TEXT SHOWN:

== Segment start ==

Congress Has Failed to Fund Zika Response and Now, As Predicted, It’s Come to the USA

This week has seen the first reports of Zika in Florida and new reporting from the US Centers for Disease Control and Prevention (CDC) on Zika in Puerto Rico. The news isn’t good. The number of people infected with Zika increased almost tenfold between February and June this year. According to CDC director Thomas Friedman, “Puerto Rico is in the midst of an epidemic that is spreading silently and rapidly, and every day that passes means more infants at risk.”

Florida is also in the midst of a Zika outbreak. It’s the first state in the contiguous United States to have a local Zika outbreak, meaning that people have been infected with Zika in Florida. Other states have seen Zika infections in people infected overseas, but the victims of the Florida outbreak were infected when they were bitten by mosquitoes at home in Florida. Four people in South Florida have now been infected locally, and that number is only going to increase.

None of this is actually surprising. It is entirely predictable. Zika made it to South America from Africa. It was genuinely inevitable that it would spread to the United States. The disease’s progression through South and Latin America has been clearly mapped. Mosquitoes have no respect for national borders, and Florida has no shortage of mosquitoes. Instead of getting ahead of this obvious threat, however, the US allowed Zika defense to be mired down in political arguments.

zika image CDC

Congress failed to allocate funding to prevent the disease. At this point, then, what do we do about Zika?

== Segment end ==

DATA UNDER STUDY:
== Segment start ==

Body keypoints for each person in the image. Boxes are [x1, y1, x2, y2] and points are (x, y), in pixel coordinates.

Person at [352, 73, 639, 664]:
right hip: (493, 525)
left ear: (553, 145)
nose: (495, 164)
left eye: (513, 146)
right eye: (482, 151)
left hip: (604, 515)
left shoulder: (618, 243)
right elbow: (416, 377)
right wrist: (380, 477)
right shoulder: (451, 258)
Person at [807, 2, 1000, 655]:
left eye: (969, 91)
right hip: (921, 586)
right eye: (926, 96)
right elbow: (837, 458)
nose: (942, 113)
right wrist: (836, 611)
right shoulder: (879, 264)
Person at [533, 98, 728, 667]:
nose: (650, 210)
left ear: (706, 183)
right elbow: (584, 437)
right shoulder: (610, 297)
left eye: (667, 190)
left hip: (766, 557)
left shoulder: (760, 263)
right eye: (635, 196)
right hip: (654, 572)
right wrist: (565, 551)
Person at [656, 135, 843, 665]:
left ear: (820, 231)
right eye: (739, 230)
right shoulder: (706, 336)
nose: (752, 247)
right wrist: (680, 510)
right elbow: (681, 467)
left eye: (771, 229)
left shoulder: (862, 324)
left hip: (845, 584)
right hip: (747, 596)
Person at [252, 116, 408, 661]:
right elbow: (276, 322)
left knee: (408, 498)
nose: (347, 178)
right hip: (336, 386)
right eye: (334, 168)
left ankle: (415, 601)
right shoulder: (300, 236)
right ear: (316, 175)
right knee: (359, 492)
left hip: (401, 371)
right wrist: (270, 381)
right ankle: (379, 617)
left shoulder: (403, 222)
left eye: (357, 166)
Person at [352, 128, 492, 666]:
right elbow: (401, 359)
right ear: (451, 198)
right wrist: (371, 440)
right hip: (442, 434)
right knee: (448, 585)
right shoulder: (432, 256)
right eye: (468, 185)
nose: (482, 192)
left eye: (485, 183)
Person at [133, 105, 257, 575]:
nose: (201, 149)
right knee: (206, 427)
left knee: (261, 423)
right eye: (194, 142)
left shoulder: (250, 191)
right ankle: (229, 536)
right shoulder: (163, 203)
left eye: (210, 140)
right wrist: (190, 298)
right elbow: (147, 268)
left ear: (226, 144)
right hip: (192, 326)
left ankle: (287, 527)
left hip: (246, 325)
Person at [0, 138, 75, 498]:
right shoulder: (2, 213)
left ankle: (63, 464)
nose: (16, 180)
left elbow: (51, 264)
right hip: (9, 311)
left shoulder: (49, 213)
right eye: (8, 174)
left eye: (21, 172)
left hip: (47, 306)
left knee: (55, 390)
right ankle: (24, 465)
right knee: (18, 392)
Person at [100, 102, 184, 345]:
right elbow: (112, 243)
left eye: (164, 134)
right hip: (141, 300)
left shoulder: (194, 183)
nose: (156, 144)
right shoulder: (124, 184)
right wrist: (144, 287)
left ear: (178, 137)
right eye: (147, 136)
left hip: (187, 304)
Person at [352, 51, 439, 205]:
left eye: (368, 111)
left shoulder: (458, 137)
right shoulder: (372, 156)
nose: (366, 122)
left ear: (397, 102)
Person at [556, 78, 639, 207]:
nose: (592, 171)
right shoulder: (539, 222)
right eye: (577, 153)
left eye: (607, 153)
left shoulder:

== Segment end ==

Transcribe the whole article on Zika and congressional funding, word for word, from its headline to its last line.

Congress Has Failed to Fund Zika Response and Now, As Predicted, It’s Come to the USA

This week has seen the first reports of Zika in Florida and new reporting from the US Centers for Disease Control and Prevention (CDC) on Zika in Puerto Rico. The news isn’t good. The number of people infected with Zika increased almost tenfold between February and June this year. According to CDC director Thomas Friedman, “Puerto Rico is in the midst of an epidemic that is spreading silently and rapidly, and every day that passes means more infants at risk.”

Florida is also in the midst of a Zika outbreak. It’s the first state in the contiguous United States to have a local Zika outbreak, meaning that people have been infected with Zika in Florida. Other states have seen Zika infections in people infected overseas, but the victims of the Florida outbreak were infected when they were bitten by mosquitoes at home in Florida. Four people in South Florida have now been infected locally, and that number is only going to increase.

None of this is actually surprising. It is entirely predictable. Zika made it to South America from Africa. It was genuinely inevitable that it would spread to the United States. The disease’s progression through South and Latin America has been clearly mapped. Mosquitoes have no respect for national borders, and Florida has no shortage of mosquitoes. Instead of getting ahead of this obvious threat, however, the US allowed Zika defense to be mired down in political arguments.

zika image CDC

Congress failed to allocate funding to prevent the disease. At this point, then, what do we do about Zika?